There was a moment, an opportunity, to proclaim and affirm my faith. And I froze.
Over a drink with a few friends, the subject of religion came up. One person said she didn't buy into any of it. Another said he dabbled in various philosophies and enjoyed them as parables. Myths.
I didn't say a word, and I've been trying to figure out why. It's honestly been eating at me for days. In my silence, I denied my beliefs.
Being a Christian is tough right now, and not in a bullshit, fabricated "War On Christmas" faux-persecution kind of way. This isn't North Korea. This isn't Iran. In America, Christians are as free as they've ever been to practice their faith without fear. Sure, a teacher can't lead her public school class in prayer anymore, but separation of church and state is not oppression. Not even close.
When you claim Christianity, people assume a lot about you: that you're intolerant, closed-minded, hypocritical, judgmental, uneducated, or, worst of all, a Tim Tebow fan. (Just because he loves Jesus doesn't mean he can throw a pass. Come on.)

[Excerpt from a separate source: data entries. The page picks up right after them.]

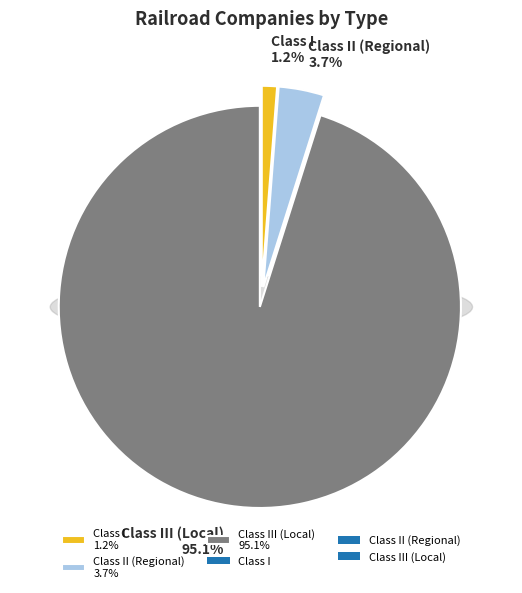

To the nearest percent, what is the average slice percentage?

33%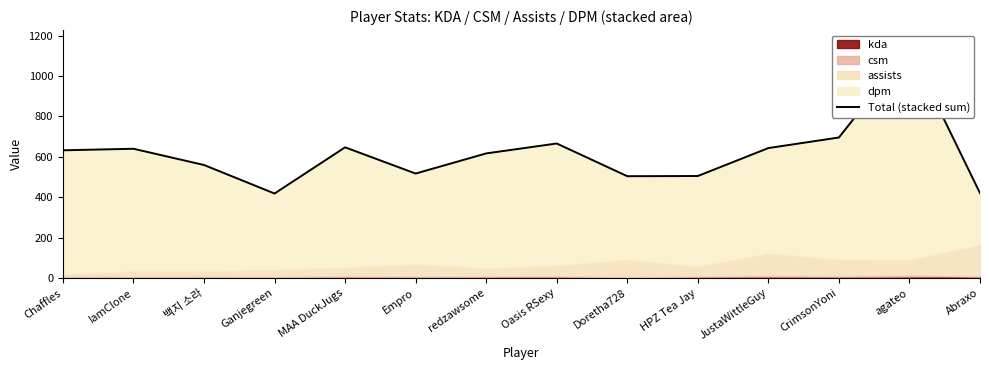

Is it true that the value at CrimsonYoni is 1246.5?

False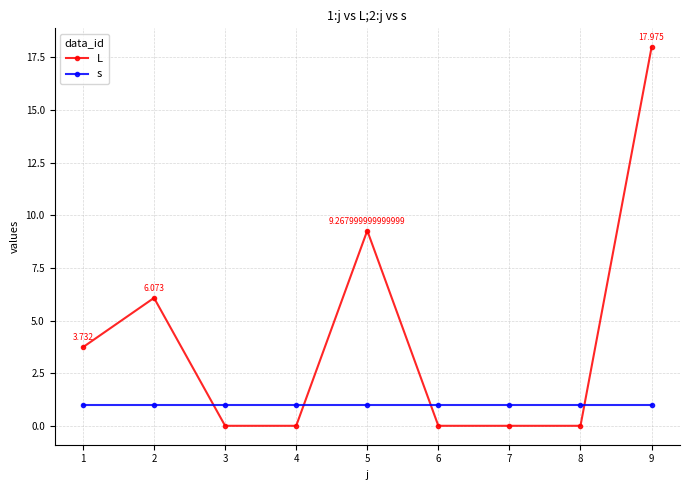

What is the sum of all L values?

37.0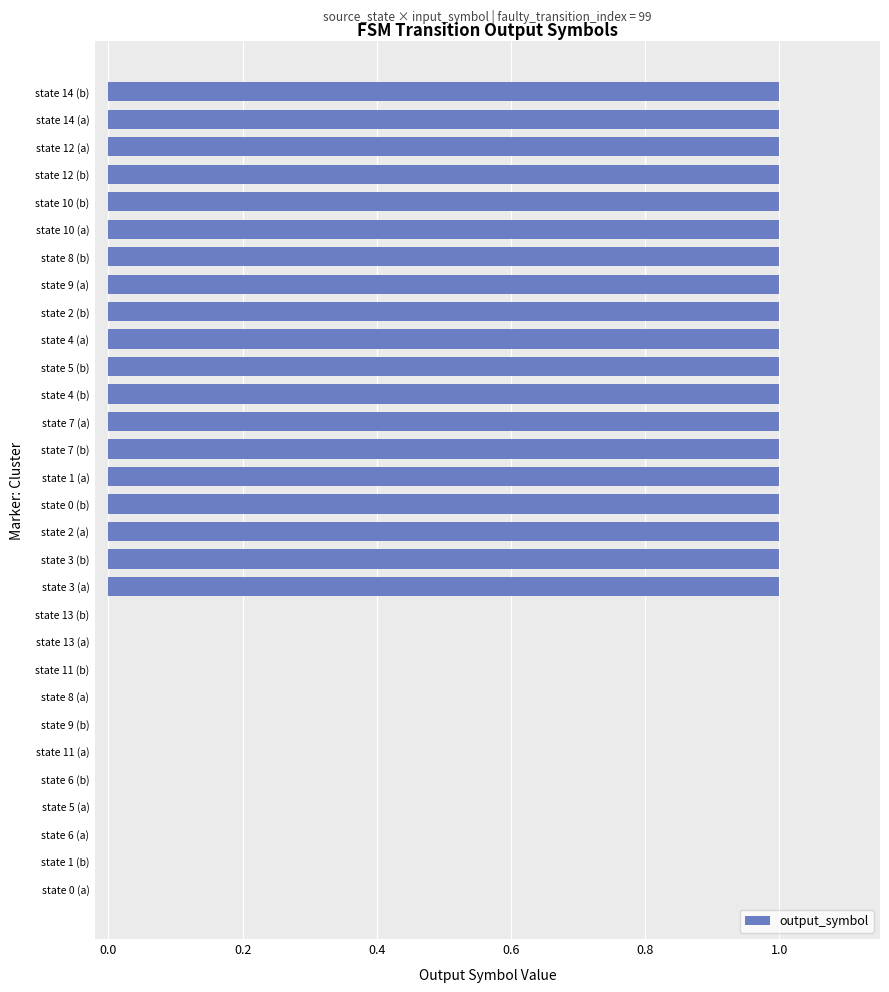

Count the values in the range 0 to 1.

30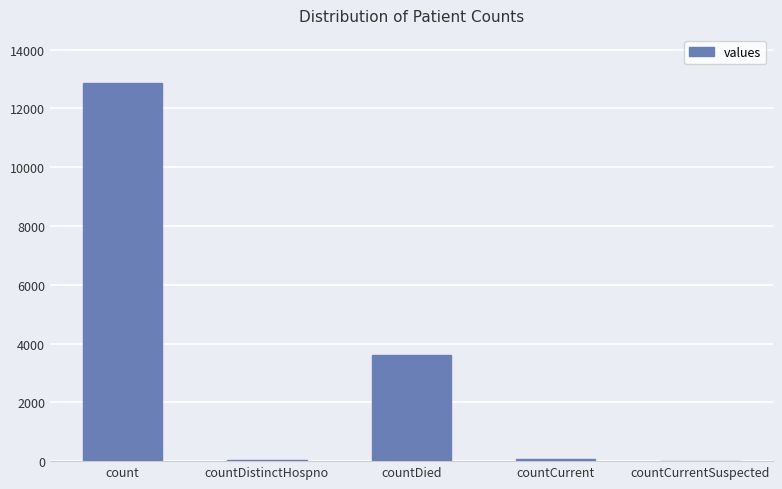

How many distinct data groups are displayed?

1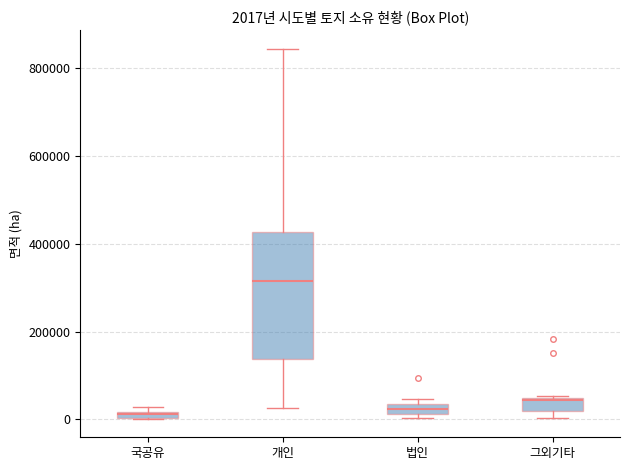

Comparing the boxes themselves (not the whiskers), which one is the tallest?

개인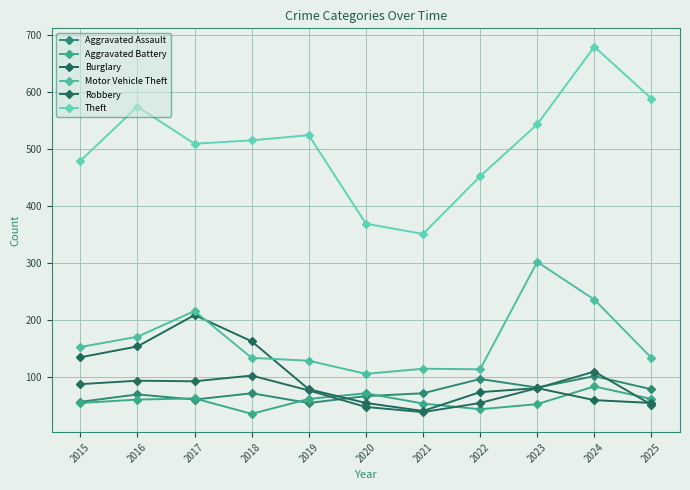

What is the minimum value for Aggravated Assault?

55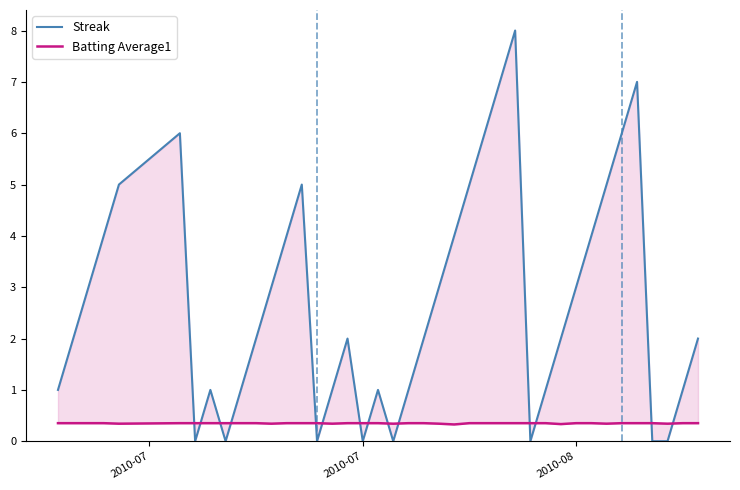

Read the Streak value at 2010-08.

3.0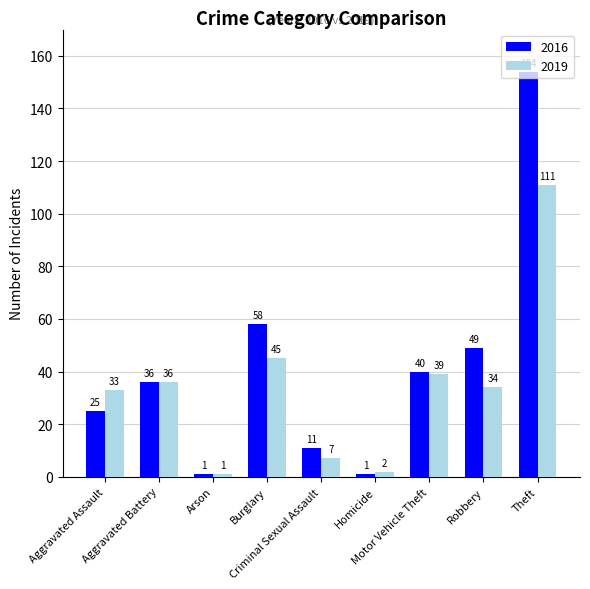

How many groups of bars are there?

9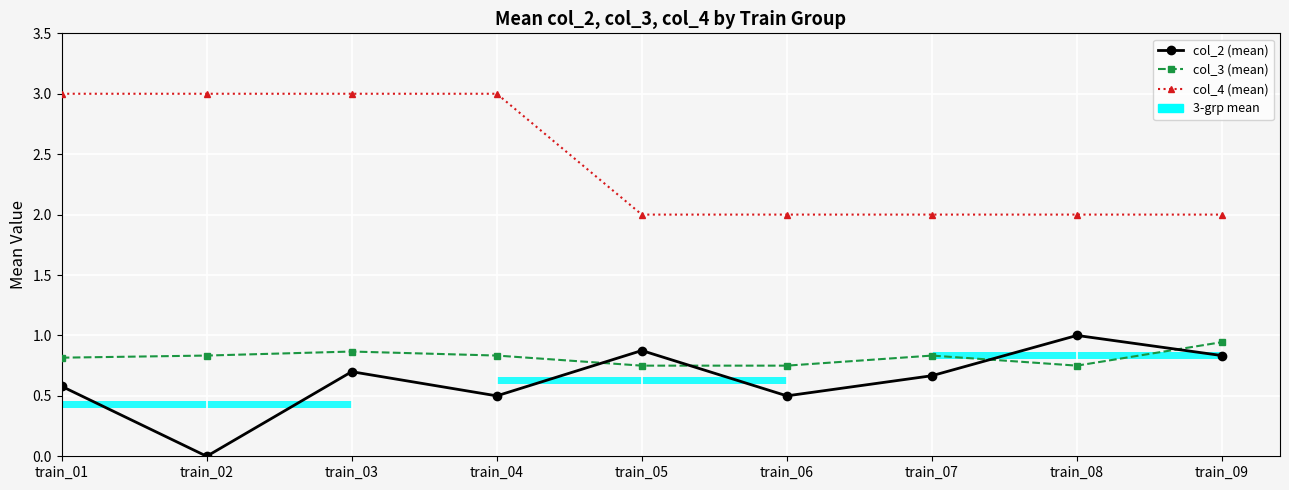

Reading right to left, extract all data points from this chart.

col_2 (mean): 0.8	1.0	0.7	0.5	0.9	0.5	0.7	0.0	0.6
col_3 (mean): 0.9	0.8	0.8	0.8	0.8	0.8	0.9	0.8	0.8
col_4 (mean): 2.0	2.0	2.0	2.0	2.0	3.0	3.0	3.0	3.0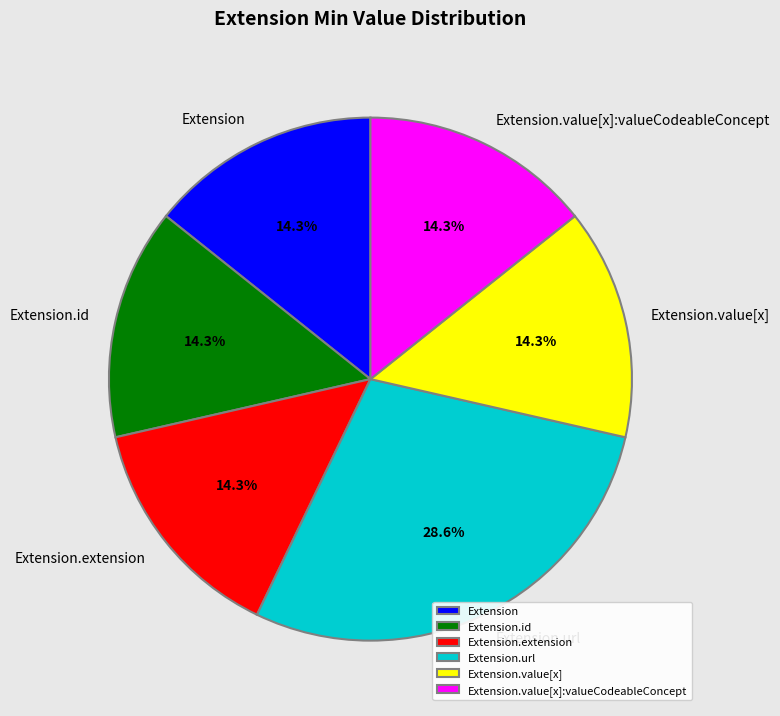

What is the ratio of the value at Extension.value[x]:valueCodeableConcept to the value at Extension.extension?

1.0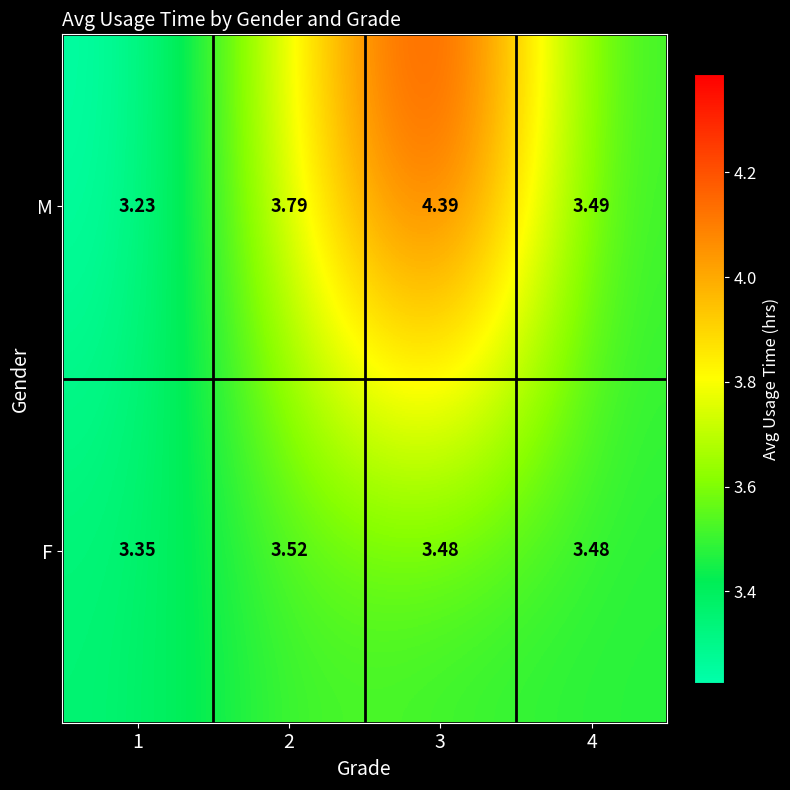

Rank the series by their average value, from highest to lowest.

M, F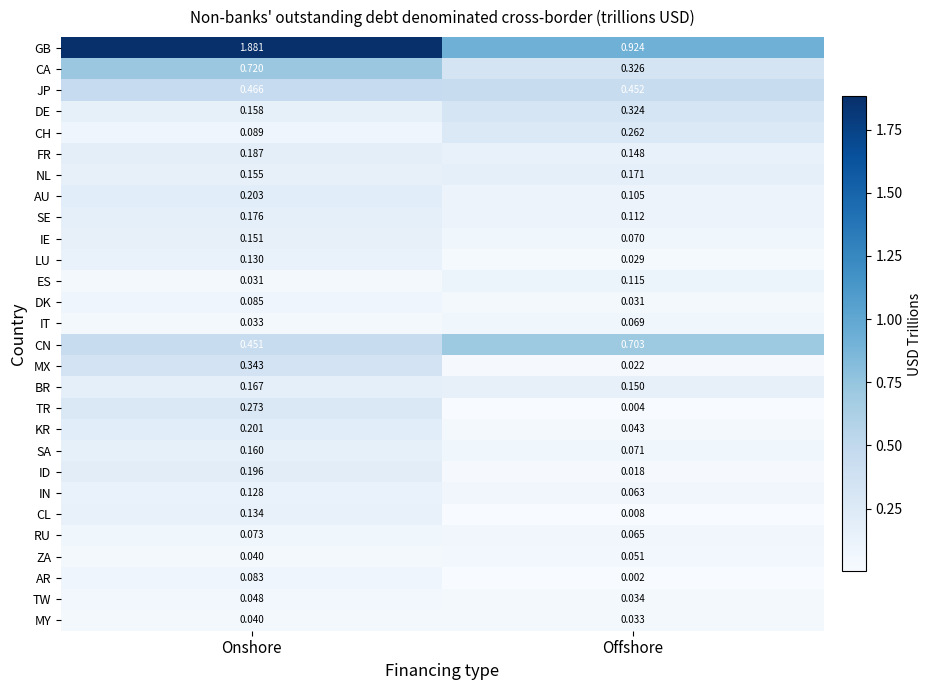

What is the total value across all series at Onshore?

6.8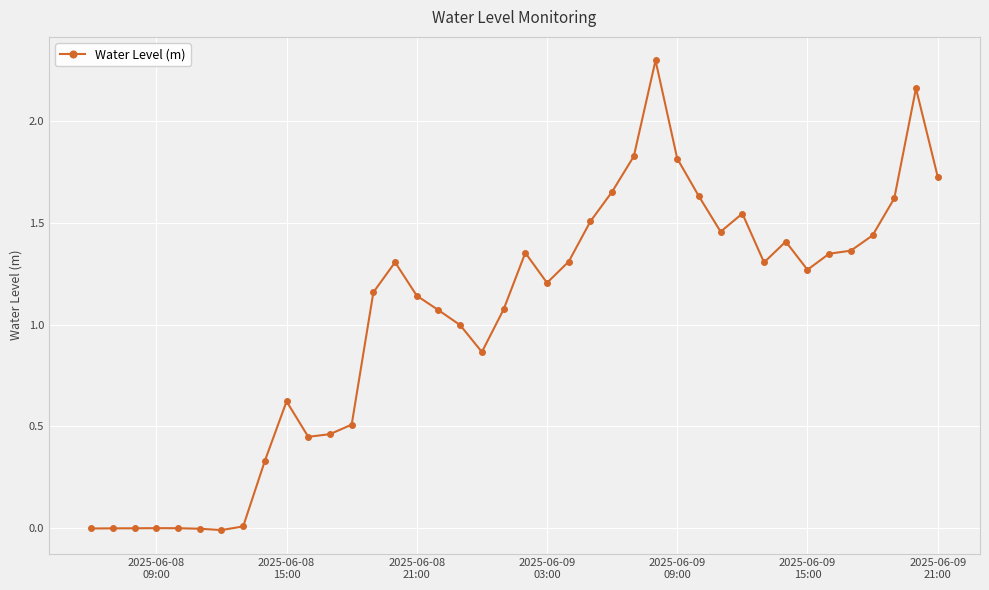

What is the average value?

1.0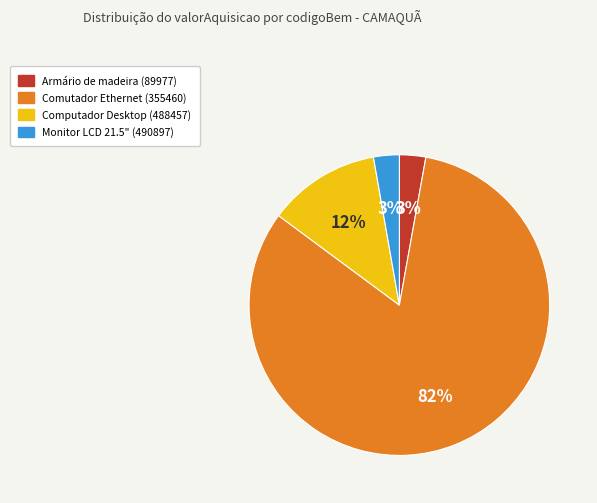

To the nearest percent, what is the average slice percentage?

25%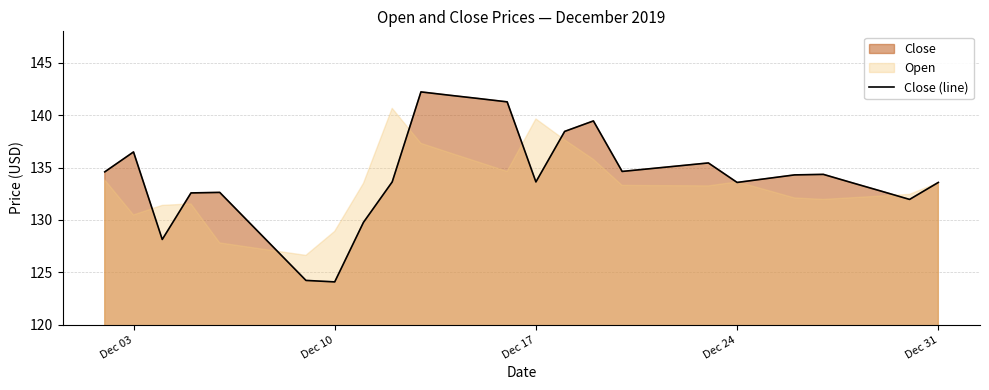

What is the minimum value for Close (line)?

124.1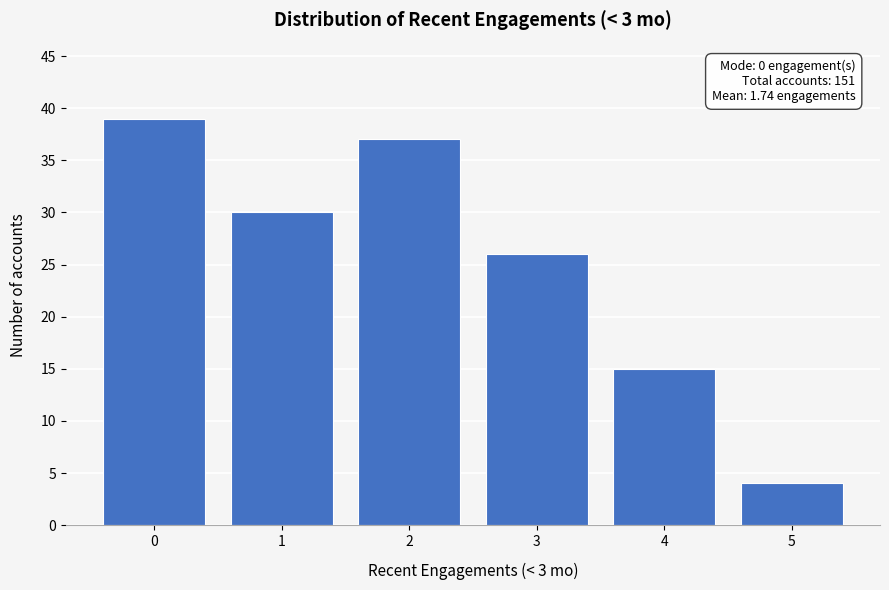

Over which range of the x-axis is the bar tallest?

-0.5 to 0.5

I hate to say it, but there's a damn good reason why people perceive Christians this way. We have a terrible public face. Our most prominent figureheads are Fred Phelps, Pat Robertson, Rick Santorum, and the Chick-Fil-A cows. Our churches hide scandals to protect their own. Our leaders condemn the sins of others from the center of their own scandals. Politicians on the Christian right look out for the wealthy and ignore those in need. If I were an outsider, this is not a group I'd have any interest in being a part of.
But, I'm not an outsider. I was born into this mess, but I was lucky enough to be taught from an early age the lesson that most of the church seems to miss. Matthew 22:35-40, from the mouth of Jesus himself. "'Thou shalt love the Lord thy God with thy whole heart, and with thy whole soul, and with thy whole mind.' This is the greatest and the first commandment. And the second is like it, 'Thou shalt love your neighbor as thyself.' On these two commandments depend the whole Law and the Prophets."
The whole law. Everything. That's it. Religions and sects and denominations depend on pages and pages of rules, structure and meaningless rhetoric, but Christ's most important commandments, two simple rules, get tossed aside.
I think that's why I balked when I had the opportunity to share my beliefs. I'm not ashamed of my faith. I'm ashamed of what's been done to it. I'm ashamed of what people think my faith says about me. Part of me even started to wonder if there's something different people who don't like the direction of the modern church can call ourselves. Something that doesn't leave a bad taste in so many mouths.
But, screw that. I want Christianity back. I want my faith to mean the same thing to the world that it means to me, what it meant 2,000 years ago. Love God. Love each other. It's a long road, but that's a damn good place to start.